* _Material supplied_
----------------------------------------

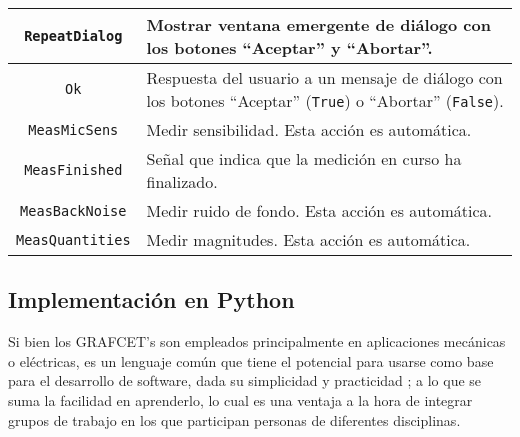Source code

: \begin{table}[!h]
\begin{tabularx}{\textwidth}{c|X}
        {\tiny\texttt{RepeatDialog}}           & Mostrar ventana emergente de diálogo con los botones ``Aceptar'' y ``Abortar''. \\ \hline
        {\tiny\texttt{Ok}} & Respuesta del usuario a un mensaje de diálogo con los botones ``Aceptar'' ({\tiny\texttt{True}})
        o ``Abortar'' ({\tiny\texttt{False}}). \\ \hline
        {\tiny\texttt{MeasMicSens}}            & Medir sensibilidad.
        Esta acción es automática.                                  \\ \hline
        {\tiny\texttt{MeasFinished}}           & Señal que indica que la medición en curso ha finalizado.                        \\ \hline
        {\tiny\texttt{MeasBackNoise}}          & Medir ruido de fondo.
        Esta acción es automática.                                \\ \hline
        {\tiny\texttt{MeasQuantities}}         & Medir magnitudes.
        Esta acción es automática.
    \end{tabularx}
\end{table}

\vfill
\clearpage

\subsection{Implementación en Python}
Si bien los GRAFCET's son empleados principalmente en aplicaciones mecánicas o eléctricas, es un lenguaje común que tiene el potencial para usarse como base para el desarrollo de software, dada su simplicidad y practicidad ; a lo que se suma la facilidad en aprenderlo, lo cual es una ventaja a la hora de integrar grupos de trabajo en los que participan personas de diferentes disciplinas.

----------------------------------------

* _What to produce_
Leave out the images and repeat the rest of the data word for word.

* _Solution to this exercise_
Source code

: \begin{table}[!h]
\begin{tabularx}{\textwidth}{c|X}
        {\tiny\texttt{RepeatDialog}}           & Mostrar ventana emergente de diálogo con los botones ``Aceptar'' y ``Abortar''. \\ \hline
        {\tiny\texttt{Ok}} & Respuesta del usuario a un mensaje de diálogo con los botones ``Aceptar'' ({\tiny\texttt{True}})
        o ``Abortar'' ({\tiny\texttt{False}}). \\ \hline
        {\tiny\texttt{MeasMicSens}}            & Medir sensibilidad.
        Esta acción es automática.                                  \\ \hline
        {\tiny\texttt{MeasFinished}}           & Señal que indica que la medición en curso ha finalizado.                        \\ \hline
        {\tiny\texttt{MeasBackNoise}}          & Medir ruido de fondo.
        Esta acción es automática.                                \\ \hline
        {\tiny\texttt{MeasQuantities}}         & Medir magnitudes.
        Esta acción es automática.
    \end{tabularx}
\end{table}

\vfill
\clearpage

\subsection{Implementación en Python}
Si bien los GRAFCET's son empleados principalmente en aplicaciones mecánicas o eléctricas, es un lenguaje común que tiene el potencial para usarse como base para el desarrollo de software, dada su simplicidad y practicidad ; a lo que se suma la facilidad en aprenderlo, lo cual es una ventaja a la hora de integrar grupos de trabajo en los que participan personas de diferentes disciplinas.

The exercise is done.